- _Excerpted passage_
[Start of section]
But Richard Lachman was paying attention. He's the Director of Zone Learning and an associate professor, Digital Media, at Ryerson University. In an article for the online magazine Policy Options, he outlined why he believes the project was a good stress test for democracy that revealed needed repairs to our privacy protections.
Lachman spoke with Spark host Nora Young about how data gathering can be a form of surveillance that subjects some people to more oversight than others.
Here is part of their conversation.
So the now-cancelled Sidewalk Labs project in Toronto originally promised to make Quayside the most measurable community in the world. Why might a measurable city be concerning?
The challenges, when we think of using data for one purpose, is it doesn't only have to be used for that purpose. So the question is: where does that data go? It's not that we necessarily know it's going to be used for nefarious purposes but I can't guarantee it. Once it starts being shared, then I'm much more worried.
But do you think there's a potential value in a measurable city, the privacy question accepted or assuming the privacy is baked in?
Absolutely. I mean if we think of the census being run in this country, better data can lead to better policy decisions. Where do people need attention? How many people use this service instead of another, and which people?
It allows us to target where we spend government money. It allows us to maybe target where we need better healthcare programming, and maybe allows us to track things like availability of healthy food, availability of exercise, availability of city services. There are positive and negative aspects to it, and a measured city has wonderful potential for being able to deliver services in a much better way.
You wrote that the smart city concept pulls surveillance tech from our smartphone and embeds it into the built environment. So why does that move concern you?
We seem to be sharing with companies right now with no oversight. And why would I be worried about putting that off my phone and now having the city or the province or the country have access to it?
But when some of these privacy implications start affecting my relationship with law enforcement, my ability to cross a border, my ability to get a job, it affects even more about my life.
[End of section]
- _Assignment a_
In the interview excerpt, what did the Sidewalk Labs project originally promise to make Quayside?

- _Data for analysis_
[Start of section]
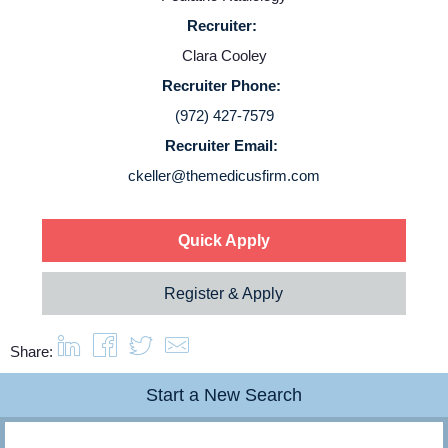
Recruiter:
Service Lines
Clara Cooley
Recruiter Phone:
About us
(972) 427-7579
Recruiter Email:
Resources
ckeller@themedicusfirm.com
Contact Us
Quick Apply
Login
Register & Apply
Share:
Start a New Search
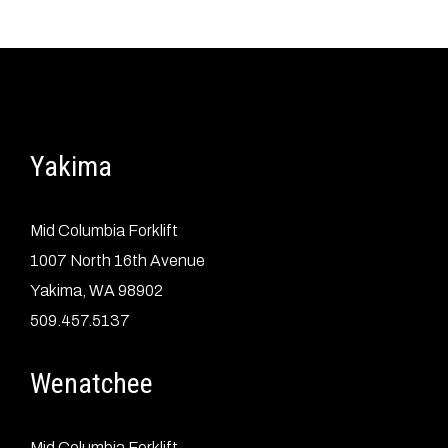
Yakima
Mid Columbia Forklift
1007 North 16th Avenue
Yakima, WA 98902
509.457.5137
Wenatchee
Mid Columbia Forklift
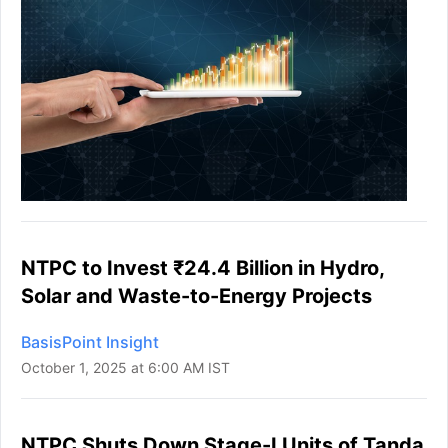
NTPC to Invest ₹24.4 Billion in Hydro,
Solar and Waste-to-Energy Projects
BasisPoint Insight
October 1, 2025 at 6:00 AM IST
NTPC Shuts Down Stage-I Units of Tanda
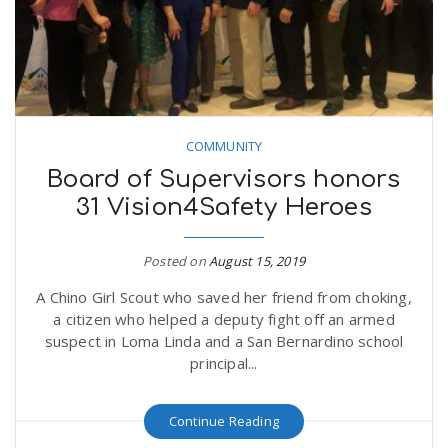
COMMUNITY
Board of Supervisors honors
31 Vision4Safety Heroes
Posted on
August 15, 2019
A Chino Girl Scout who saved her friend from choking,
a citizen who helped a deputy fight off an armed
suspect in Loma Linda and a San Bernardino school
principal...
Continue Reading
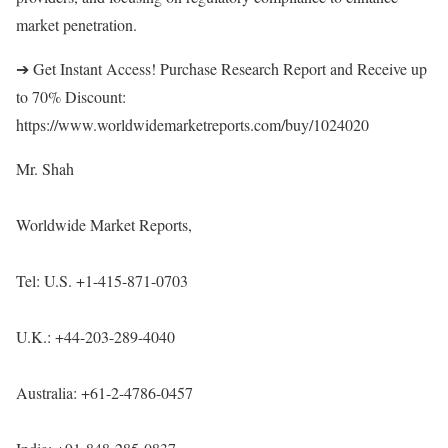
market penetration.
➔ Get Instant Access! Purchase Research Report and Receive up
to 70% Discount:
https://www.worldwidemarketreports.com/buy/1024020
Mr. Shah
Worldwide Market Reports,
Tel: U.S. +1-415-871-0703
U.K.: +44-203-289-4040
Australia: +61-2-4786-0457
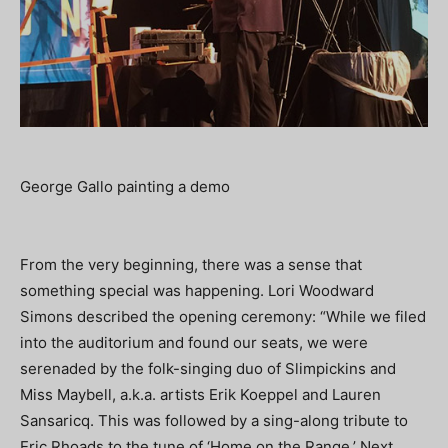
George Gallo painting a demo
From the very beginning, there was a sense that
something special was happening. Lori Woodward
Simons described the opening ceremony: “While we filed
into the auditorium and found our seats, we were
serenaded by the folk-singing duo of Slimpickins and
Miss Maybell, a.k.a. artists Erik Koeppel and Lauren
Sansaricq. This was followed by a sing-along tribute to
Eric Rhoads to the tune of ‘Home on the Range.’ Next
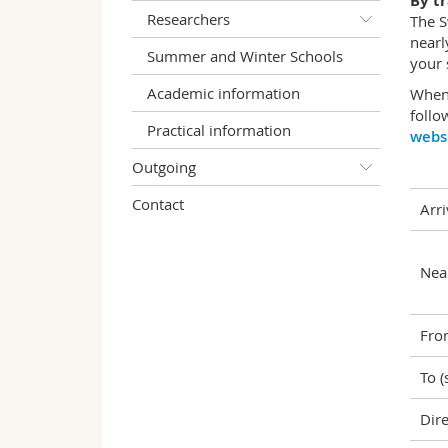
By tr
Researchers
The S
nearl
Summer and Winter Schools
your 
Academic information
When 
follo
Practical information
webs
Outgoing
Contact
Arri
Near
Fro
To (
Dire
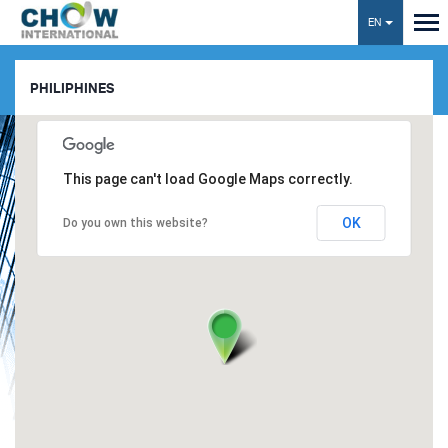
EN
Toggl
navig
PHILIPHINES
This page can't load Google Maps correctly.
OK
Do you own this website?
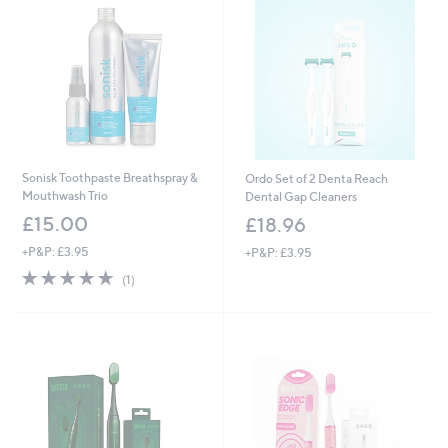
Sonisk Toothpaste Breathspray &
Ordo Set of 2 Denta Reach
Mouthwash Trio
Dental Gap Cleaners
£15.00
£18.96
+P&P: £3.95
+P&P: £3.95
5.0
1
(1)
of
Reviews
5
Stars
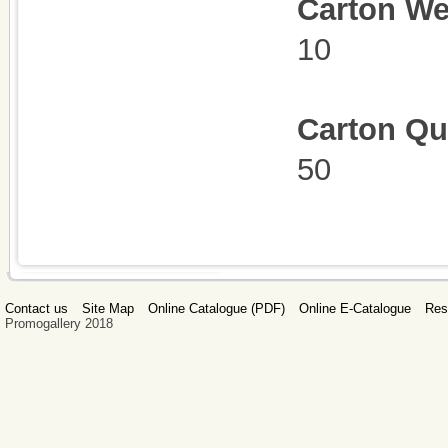
C
arton We
10
Carton Qu
50
Contact us
Site Map
Online Catalogue (PDF)
Online E-Catalogue
Res
Promogallery 2018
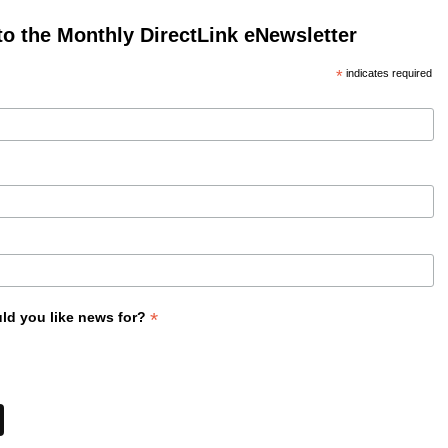
to the Monthly DirectLink eNewsletter
*
indicates required
*
ld you like news for?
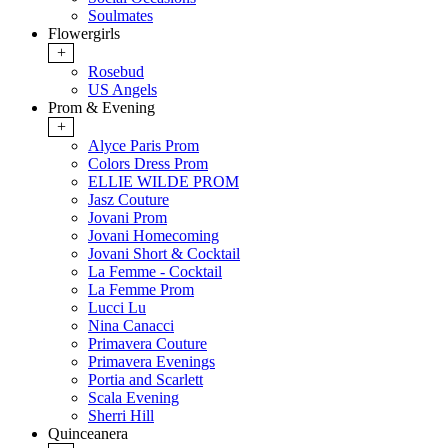
Soulmates
Flowergirls
+
Rosebud
US Angels
Prom & Evening
+
Alyce Paris Prom
Colors Dress Prom
ELLIE WILDE PROM
Jasz Couture
Jovani Prom
Jovani Homecoming
Jovani Short & Cocktail
La Femme - Cocktail
La Femme Prom
Lucci Lu
Nina Canacci
Primavera Couture
Primavera Evenings
Portia and Scarlett
Scala Evening
Sherri Hill
Quinceanera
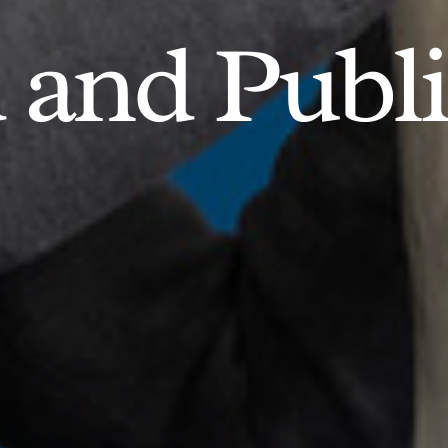
d and Publ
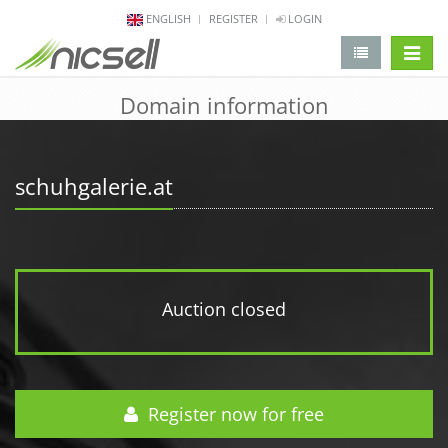
ENGLISH
REGISTER
LOGIN
change 
Domain information
schuhgalerie.at
Auction closed
Register now for free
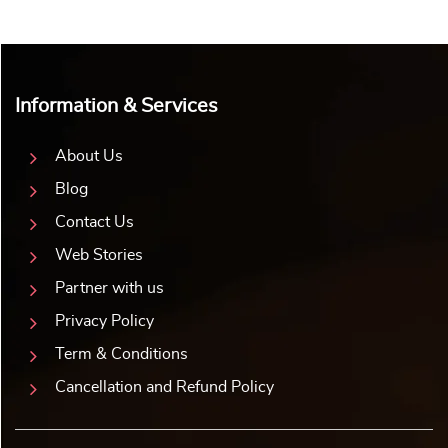
Information & Services
About Us
Blog
Contact Us
Web Stories
Partner with us
Privacy Policy
Term & Conditions
Cancellation and Refund Policy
[End of section]
- _Assignment b_
Pick out every line of the listing that contains the string "Catalogue", treating uppercase and lowercase as different.

- _Written solution a_
The most measurable community in the world.

- _Written solution b_
Online Catalogue (PDF)
Online E-Catalogue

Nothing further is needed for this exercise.